Jar of Hearts by Jennifer Hillier

People and critics loved Jennifer Hillier’s “Jar of Hearts” and even though it’s a psychological thriller—a genre that I am not particularly fond of—I thought I’d give it a read. The reviews have been that good. Hillier’s writing talent far exceeds what I’ve found in the genre, but I still had problems with the big twist at the end.


This review contains spoilers, spoilers of a “Luke, I am your father” kind. Do not proceed further unless you want the book ruined for you.


“Jar of Hearts” opens with the psy-thrill childhood friends trope. Angela Wong, a popular 16-year-old girl, goes missing. Calvin James, the older boyfriend of Angela’s best friend Georgina “Geo” Shaw, killed Angela and Geo helped bury her. Fourteen years later, Angela’s dismembered boy is found behind Geo’s childhood home. Both Geo and Calvin are arrested by the former friend of both Angela and Geo, Kaiser Brody. Calvin is discovered as the Sweetbay Strangler, a serial killer with only a few known victims. Calvin immediately escapes prison and is on the lamb, but Geo serves her time.

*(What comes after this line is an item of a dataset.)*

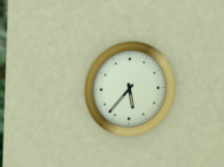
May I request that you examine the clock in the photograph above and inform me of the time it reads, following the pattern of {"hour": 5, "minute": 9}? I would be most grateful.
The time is {"hour": 5, "minute": 37}
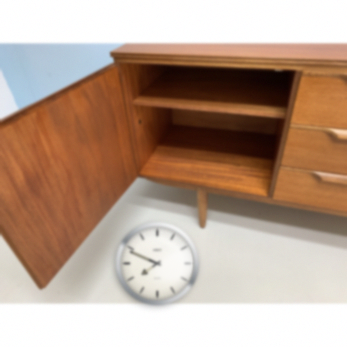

And all of can be found in the description of the book at Amazon. You haven’t reached the spoilers yet.

I surprised myself with my suspension of belief with Hillier’s use of the childhood friend trope, but I could do so because Hillier’s writing was so damn good and she can weave a great yarn.

The book is told in the first-person by Geo and opens with her trial where she admits to the burying of her friend’s body. In the courtroom, Calvin passed a note to Geo unseen by everyone except Kaiser. Once again, I was able to suspend my belief, because, damn it, Hillier’s quite good at this.


Last spoiler warning. Seriously, go away now.


We go through 80% of the book with Calvin still on the prowl, two pairs of bodies of a mother and child are found near Geo’s childhood home and her high school. All signs point to Calvin and Kaiser actively investigates. And then after twenty-eight chapters of Geo bearing her soul, Chapter 29 begins with 16-year-old Geo discovering she’s pregnant after being raped by her boyfriend Calvin. She will eventually give the baby up for adoption.

I know it’s a writer’s job to manipulate what the reader witnesses, but the unnatural withholding of information via the unreliable narrator just to have that grandiose plot twist, I find is as lazy as it is annoying. We soon discover that Calvin is not responsible for the bodies near Geo’s home, but we also never find out what Calvin has been doing over the many years while on the run.

I was close to actually enjoying Hillier’s well-written psychological thriller but at the last minute, a fabricated twist is thrown at me which ruined “Jar of Hearts”.